Pour exiger l’application hic et nunc de l’article 39 de la loi N° 2018-007 du 16 janvier 2018, portant statut du personnel de l’enseignement secondaire, de l’enseignement fondamental et de l’éducation préscolaire et spécialisée, les grévistes alternent avec un cynisme lapidifiant trois redoutables stratégies.
La première se nourrit des articles 20 et 21 de la Constitution du 25 Février 1992 : ‘’la liberté syndicale est garantie. Les syndicats exercent leurs activités sans contrainte et sans limite autres que celles prévues par la loi’’ ; ‘’le droit de grève est garanti. Il s’exerce dans le cadre des lois et règlements en vigueur’’. C’est le légalisme qui se manifeste, à travers des marches pacifiques, nonobstant quelques dérapages à l’instar de celle observée le jeudi 13 février où le Premier ministre, chef de la deuxième institution de la République, a été tourné en dérision.

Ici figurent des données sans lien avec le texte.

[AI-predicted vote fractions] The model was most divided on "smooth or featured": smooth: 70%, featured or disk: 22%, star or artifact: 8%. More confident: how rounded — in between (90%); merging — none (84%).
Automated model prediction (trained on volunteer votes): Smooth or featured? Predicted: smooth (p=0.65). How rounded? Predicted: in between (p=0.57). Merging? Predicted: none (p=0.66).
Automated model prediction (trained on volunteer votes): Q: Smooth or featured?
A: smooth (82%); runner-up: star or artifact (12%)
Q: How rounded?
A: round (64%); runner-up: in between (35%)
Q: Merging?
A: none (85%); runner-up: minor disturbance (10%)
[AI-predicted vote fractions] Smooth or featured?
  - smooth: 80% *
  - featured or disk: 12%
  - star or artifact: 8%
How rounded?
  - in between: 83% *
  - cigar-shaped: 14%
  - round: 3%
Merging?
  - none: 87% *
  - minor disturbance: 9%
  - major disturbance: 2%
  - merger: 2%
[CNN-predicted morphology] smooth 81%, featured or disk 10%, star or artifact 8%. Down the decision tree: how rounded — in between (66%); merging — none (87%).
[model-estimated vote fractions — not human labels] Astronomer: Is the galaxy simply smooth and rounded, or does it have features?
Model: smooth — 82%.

Il se manifeste tout autant par l’arrêt de travail dont ils usent et abusent.
Le dialogue est la deuxième stratégie.
« Nous tenons à réaffirmer au gouvernement que nous avons toujours été ouverts au dialogue et entendons rester dans cette dynamique », ont assuré les grévistes. Il faut dire que jusque-là ce dialogue s’avère stérile, s’il ne relève pas d’une séquence truculente d’une vaste comédie.

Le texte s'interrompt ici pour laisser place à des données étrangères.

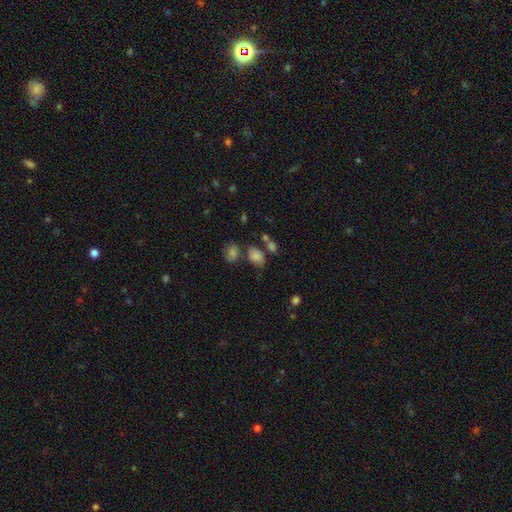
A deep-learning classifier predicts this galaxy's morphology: The model was most divided on "merging": none: 45%, merger: 26%, minor disturbance: 19%, major disturbance: 10%. More confident: how rounded — in between (78%); smooth or featured — smooth (71%).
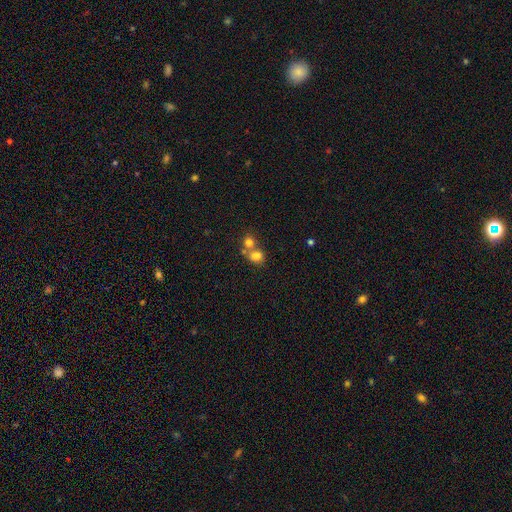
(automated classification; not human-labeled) Smooth or featured?
  - smooth: 76% *
  - star or artifact: 13%
  - featured or disk: 12%
How rounded?
  - round: 53% *
  - in between: 45%
  - cigar-shaped: 1%
Merging?
  - merger: 57% *
  - none: 31%
  - minor disturbance: 7%
  - major disturbance: 4%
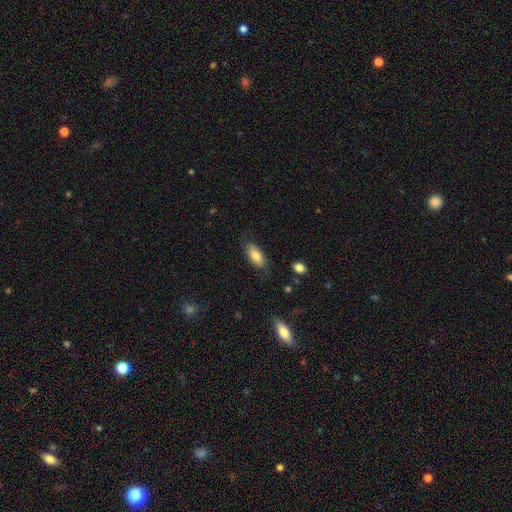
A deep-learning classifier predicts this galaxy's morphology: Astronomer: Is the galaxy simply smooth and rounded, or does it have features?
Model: smooth — 78%.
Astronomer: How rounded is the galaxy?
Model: in between — 87%.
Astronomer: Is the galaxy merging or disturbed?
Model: none — 75%.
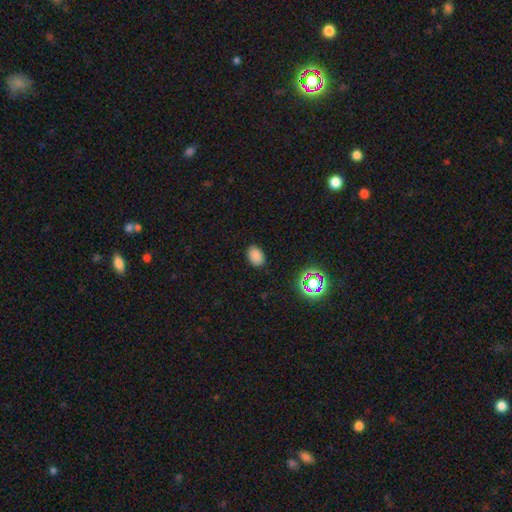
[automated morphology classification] Q: Smooth or featured?
A: smooth (81%); runner-up: star or artifact (14%)
Q: How rounded?
A: in between (81%); runner-up: round (18%)
Q: Merging?
A: none (85%); runner-up: minor disturbance (11%)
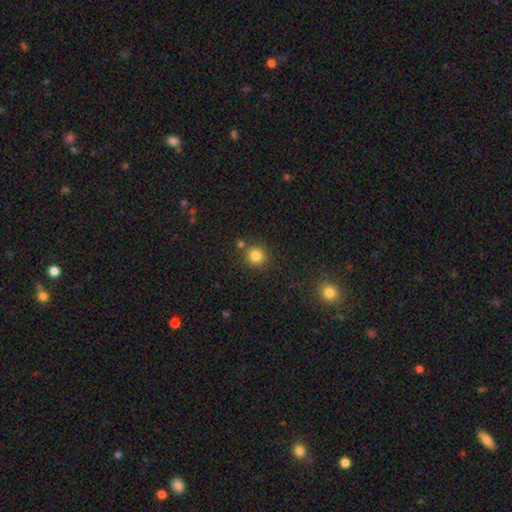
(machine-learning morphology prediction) smooth 83%, star or artifact 12%, featured or disk 5%. Down the decision tree: how rounded — round (91%); merging — none (80%).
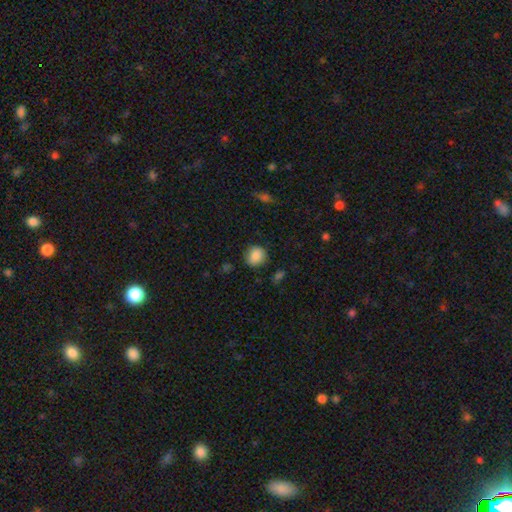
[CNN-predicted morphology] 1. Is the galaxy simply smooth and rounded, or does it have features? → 87% smooth, 9% star or artifact, 5% featured or disk.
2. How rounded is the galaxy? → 82% round, 17% in between, 1% cigar-shaped.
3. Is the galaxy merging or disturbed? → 83% none, 12% minor disturbance, 3% major disturbance, 2% merger.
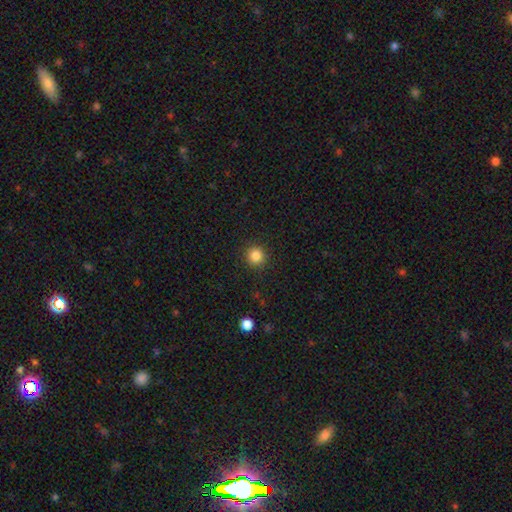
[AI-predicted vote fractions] The model was most divided on "smooth or featured": smooth: 85%, star or artifact: 11%, featured or disk: 4%. More confident: how rounded — round (94%); merging — none (91%).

La troisième stratégie, la plus sournoise, la plus redoutable et la plus abjecte sont l’instrumentalisation des enfants contre d’autres enfants. Le duel qui s’est installé sur fond de machiavélisme entre les syndicats grévistes et le Gouvernement, s’est transporté hier sur le terrain du hooliganisme. Hier matin, au Quartier de Banankabougougou, ce sont des enfants armés de bâtons et de pierres qui ont délogé leurs camarades des établissements privés. Leur furia n’a pas épargné les simples usagers de la route interdits de circulation (sur l’axe qui part de la station Total pour aboutir au tronçon qui va à Wèrèda). Interrogés sur les raisons de leur sortie, des enfants ont répondu : « nous sommes en grève ». A la question posée à un autre groupe : « les enseignants sont en grève, comment se fait-il que vous aussi vous décidiez d’aller en grève ? ». La réponse met en évidence une situation ubuesque : « nous étions en classe ; ils sont arrivés et se sont mis à jeter des pierres pour nous obliger à sortir des classes ». Cette dernière réponse est d’élèves d’une école privée ; donc d’innocentes victimes.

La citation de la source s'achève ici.